If you are choosing a fork for long alpine days, a few hundred grams can matter on the climbs. If you are buying for descending grip and chassis support, the Pike's middleweight profile is often the smarter compromise.
When the Pike's weight is worth caring about
I care about fork weight most when it changes how the bike feels over an entire ride, not when it only changes the number on a spreadsheet. For a trail bike, the Pike is usually light enough that it does not feel lazy, but substantial enough that it still tracks well through roots, braking bumps and hard compressions.
- Choose the lighter Pike trims if you ride rolling trail centres, value quick climbing response and want the fork to stay as lively as possible.
- Choose the Ultimate if you want the best current chassis feel and do not mind paying a small weight premium for ButterCups and the top damper package.
- Choose Flight Attendant only if the auto-adjustment genuinely matches your riding style, because it adds weight and complexity that not every rider will use.
- Look elsewhere if you are building a pure XC race bike or a hard-charging enduro bike; in both cases another fork class may make more sense than trying to force the Pike into the wrong job.
My rule of thumb is simple: if a weight difference is under about 100 g and the fork's damping or stiffness is clearly better, I take the better fork. If the difference is several hundred grams, then the scale becomes part of the decision, and that is where comparing the exact spec sheet really pays off.
The practical takeaway before you buy or upgrade
If you are weighing up a Pike for your next build, I would not start with the scale. I would start with travel, wheel size, offset and the kind of trail speed you actually ride, then check the listed weight once those choices are fixed. That keeps the decision honest and stops you from chasing a number that only looks better on paper.

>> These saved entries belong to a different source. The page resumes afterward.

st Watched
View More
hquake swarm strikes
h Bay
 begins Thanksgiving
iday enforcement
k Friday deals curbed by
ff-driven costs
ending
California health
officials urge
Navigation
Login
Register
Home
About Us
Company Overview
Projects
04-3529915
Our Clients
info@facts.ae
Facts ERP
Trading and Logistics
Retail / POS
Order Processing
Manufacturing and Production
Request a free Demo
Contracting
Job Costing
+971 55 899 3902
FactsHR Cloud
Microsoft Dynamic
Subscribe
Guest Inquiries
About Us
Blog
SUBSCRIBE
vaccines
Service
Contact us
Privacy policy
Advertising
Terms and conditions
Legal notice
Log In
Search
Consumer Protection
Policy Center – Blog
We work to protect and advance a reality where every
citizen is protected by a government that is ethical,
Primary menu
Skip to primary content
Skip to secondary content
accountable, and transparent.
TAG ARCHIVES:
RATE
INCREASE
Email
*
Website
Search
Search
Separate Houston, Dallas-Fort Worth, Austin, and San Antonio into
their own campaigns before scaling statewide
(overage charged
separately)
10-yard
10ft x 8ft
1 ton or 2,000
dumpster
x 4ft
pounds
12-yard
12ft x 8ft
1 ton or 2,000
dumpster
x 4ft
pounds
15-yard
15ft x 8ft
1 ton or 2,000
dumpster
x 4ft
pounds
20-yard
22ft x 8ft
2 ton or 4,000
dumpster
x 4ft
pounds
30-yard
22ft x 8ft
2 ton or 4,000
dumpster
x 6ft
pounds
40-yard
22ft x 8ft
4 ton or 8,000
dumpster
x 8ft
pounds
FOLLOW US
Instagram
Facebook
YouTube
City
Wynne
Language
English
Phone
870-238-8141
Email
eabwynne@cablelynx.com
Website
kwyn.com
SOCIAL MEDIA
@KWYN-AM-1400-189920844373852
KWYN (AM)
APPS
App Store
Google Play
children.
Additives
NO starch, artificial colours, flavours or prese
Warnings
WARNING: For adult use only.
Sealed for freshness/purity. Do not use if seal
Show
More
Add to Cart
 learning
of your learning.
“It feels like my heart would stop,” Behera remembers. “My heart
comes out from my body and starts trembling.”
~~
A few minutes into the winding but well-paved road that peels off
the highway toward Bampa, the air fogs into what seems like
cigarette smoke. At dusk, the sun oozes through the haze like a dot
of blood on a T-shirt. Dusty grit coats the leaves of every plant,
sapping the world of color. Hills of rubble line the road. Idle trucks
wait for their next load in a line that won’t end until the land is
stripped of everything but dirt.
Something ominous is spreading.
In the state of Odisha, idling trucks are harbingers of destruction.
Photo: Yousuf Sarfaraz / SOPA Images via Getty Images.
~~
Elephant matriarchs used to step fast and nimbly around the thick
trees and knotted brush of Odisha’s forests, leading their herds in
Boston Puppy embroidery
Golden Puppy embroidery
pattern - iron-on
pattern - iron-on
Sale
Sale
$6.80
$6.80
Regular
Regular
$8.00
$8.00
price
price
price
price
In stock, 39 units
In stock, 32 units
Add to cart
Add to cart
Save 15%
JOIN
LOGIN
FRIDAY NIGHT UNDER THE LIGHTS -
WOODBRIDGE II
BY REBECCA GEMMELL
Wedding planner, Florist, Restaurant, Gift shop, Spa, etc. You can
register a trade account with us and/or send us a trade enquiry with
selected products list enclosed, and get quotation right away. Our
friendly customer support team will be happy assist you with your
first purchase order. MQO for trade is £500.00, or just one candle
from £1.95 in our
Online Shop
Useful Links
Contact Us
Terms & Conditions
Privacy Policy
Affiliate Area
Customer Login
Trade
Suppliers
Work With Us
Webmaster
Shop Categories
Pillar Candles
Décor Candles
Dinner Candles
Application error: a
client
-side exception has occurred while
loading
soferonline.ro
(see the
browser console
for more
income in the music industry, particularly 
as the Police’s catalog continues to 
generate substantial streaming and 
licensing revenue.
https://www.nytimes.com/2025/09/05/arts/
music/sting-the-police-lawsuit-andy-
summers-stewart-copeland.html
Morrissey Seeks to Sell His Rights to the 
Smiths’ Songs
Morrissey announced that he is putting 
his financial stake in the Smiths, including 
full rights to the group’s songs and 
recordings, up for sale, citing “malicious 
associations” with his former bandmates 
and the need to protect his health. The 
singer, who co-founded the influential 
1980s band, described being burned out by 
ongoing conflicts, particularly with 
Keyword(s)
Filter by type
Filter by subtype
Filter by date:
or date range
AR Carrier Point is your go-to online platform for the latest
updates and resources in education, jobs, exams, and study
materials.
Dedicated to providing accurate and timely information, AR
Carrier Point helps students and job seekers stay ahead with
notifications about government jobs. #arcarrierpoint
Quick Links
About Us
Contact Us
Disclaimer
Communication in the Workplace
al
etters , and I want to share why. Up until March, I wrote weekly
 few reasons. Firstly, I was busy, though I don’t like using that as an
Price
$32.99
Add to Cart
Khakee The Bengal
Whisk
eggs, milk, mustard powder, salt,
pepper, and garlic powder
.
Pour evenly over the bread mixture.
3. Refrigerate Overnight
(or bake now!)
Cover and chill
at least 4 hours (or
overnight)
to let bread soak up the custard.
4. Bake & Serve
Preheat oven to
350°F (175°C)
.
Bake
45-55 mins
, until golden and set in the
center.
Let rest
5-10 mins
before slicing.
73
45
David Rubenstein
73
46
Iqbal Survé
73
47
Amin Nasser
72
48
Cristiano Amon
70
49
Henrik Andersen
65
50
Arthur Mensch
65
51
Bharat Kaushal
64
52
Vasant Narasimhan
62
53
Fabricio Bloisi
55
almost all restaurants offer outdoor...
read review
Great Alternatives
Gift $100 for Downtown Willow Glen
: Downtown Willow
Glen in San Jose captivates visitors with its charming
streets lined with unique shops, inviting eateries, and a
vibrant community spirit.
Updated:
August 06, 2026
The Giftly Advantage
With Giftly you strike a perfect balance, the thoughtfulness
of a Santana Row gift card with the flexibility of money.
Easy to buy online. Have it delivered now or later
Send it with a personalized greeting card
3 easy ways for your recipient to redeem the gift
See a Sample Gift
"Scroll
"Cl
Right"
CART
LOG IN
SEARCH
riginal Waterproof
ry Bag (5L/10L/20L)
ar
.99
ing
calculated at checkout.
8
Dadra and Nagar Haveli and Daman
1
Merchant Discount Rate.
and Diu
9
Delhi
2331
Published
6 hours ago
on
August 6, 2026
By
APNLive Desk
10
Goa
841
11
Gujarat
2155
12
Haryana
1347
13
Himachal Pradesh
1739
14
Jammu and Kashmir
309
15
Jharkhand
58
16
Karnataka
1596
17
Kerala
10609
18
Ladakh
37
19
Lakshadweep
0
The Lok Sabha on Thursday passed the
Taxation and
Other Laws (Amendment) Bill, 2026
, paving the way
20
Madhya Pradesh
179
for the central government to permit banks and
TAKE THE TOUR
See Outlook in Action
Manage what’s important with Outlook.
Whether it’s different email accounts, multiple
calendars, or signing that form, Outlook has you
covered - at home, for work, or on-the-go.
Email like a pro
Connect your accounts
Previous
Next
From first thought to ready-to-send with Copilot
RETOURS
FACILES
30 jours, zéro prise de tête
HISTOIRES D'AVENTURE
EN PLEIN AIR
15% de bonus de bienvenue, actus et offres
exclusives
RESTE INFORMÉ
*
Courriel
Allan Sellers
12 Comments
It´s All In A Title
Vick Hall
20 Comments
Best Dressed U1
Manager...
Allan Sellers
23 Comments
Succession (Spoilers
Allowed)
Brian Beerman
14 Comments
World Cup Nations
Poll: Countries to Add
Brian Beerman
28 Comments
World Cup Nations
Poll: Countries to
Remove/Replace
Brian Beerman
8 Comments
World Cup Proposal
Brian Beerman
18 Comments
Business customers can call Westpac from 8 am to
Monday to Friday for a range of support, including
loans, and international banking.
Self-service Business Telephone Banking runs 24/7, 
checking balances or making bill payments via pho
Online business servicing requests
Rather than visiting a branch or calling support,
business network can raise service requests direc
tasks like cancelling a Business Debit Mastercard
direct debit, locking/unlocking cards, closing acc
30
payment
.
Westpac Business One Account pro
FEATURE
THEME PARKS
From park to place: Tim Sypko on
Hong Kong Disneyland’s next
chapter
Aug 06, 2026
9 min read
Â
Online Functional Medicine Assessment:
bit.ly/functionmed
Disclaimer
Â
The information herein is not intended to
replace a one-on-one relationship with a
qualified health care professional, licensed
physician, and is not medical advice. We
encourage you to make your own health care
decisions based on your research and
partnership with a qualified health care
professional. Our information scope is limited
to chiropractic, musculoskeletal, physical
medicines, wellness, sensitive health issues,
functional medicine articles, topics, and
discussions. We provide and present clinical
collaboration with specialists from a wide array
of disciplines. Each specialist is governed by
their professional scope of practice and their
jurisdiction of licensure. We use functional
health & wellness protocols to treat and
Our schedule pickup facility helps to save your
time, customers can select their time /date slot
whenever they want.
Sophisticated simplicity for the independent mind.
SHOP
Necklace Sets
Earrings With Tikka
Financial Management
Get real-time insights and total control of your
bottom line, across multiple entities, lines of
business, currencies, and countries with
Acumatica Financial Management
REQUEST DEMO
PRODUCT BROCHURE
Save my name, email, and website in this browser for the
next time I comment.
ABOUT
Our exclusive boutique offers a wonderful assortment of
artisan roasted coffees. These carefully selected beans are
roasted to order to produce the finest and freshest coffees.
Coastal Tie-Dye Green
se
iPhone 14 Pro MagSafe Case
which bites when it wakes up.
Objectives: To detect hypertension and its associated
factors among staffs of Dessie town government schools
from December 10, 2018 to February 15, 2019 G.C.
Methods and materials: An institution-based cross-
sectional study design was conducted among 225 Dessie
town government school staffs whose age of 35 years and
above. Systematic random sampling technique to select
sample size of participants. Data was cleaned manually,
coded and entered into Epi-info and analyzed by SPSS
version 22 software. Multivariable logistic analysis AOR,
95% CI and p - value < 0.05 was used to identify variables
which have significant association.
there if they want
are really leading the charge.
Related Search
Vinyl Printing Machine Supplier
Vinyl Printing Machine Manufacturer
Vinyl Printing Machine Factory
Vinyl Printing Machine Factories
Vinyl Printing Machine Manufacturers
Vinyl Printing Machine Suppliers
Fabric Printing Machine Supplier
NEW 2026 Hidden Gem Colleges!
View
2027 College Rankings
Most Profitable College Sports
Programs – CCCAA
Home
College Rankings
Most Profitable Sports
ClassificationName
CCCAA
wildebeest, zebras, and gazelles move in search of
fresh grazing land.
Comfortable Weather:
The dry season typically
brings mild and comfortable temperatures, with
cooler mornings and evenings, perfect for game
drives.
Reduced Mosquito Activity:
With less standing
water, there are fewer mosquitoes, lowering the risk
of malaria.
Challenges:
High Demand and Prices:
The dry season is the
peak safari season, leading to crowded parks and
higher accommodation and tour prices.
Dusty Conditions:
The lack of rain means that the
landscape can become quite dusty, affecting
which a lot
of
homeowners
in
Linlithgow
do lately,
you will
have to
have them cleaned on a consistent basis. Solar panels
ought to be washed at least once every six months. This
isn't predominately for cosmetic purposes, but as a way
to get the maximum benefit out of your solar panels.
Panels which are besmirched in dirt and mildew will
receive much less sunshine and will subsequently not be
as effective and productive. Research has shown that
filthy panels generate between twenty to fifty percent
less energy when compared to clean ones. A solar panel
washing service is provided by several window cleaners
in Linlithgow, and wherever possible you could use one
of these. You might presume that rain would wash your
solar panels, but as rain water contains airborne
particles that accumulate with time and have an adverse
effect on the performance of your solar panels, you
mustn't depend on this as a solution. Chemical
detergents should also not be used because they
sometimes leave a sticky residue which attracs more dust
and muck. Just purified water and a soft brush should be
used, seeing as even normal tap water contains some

For most trail riders, the current Pike sits in a very usable place: lighter than an enduro fork, sturdier than an XC fork, and flexible enough to suit everything from fast local loops to rougher mountain days. If that is the job you need the fork to do, the weight makes sense; if your riding sits well outside that range, the spec sheet should point you toward a different fork class instead.
Before you commit, compare the exact trim, not just the name on the crown, because that is where the real weight story lives.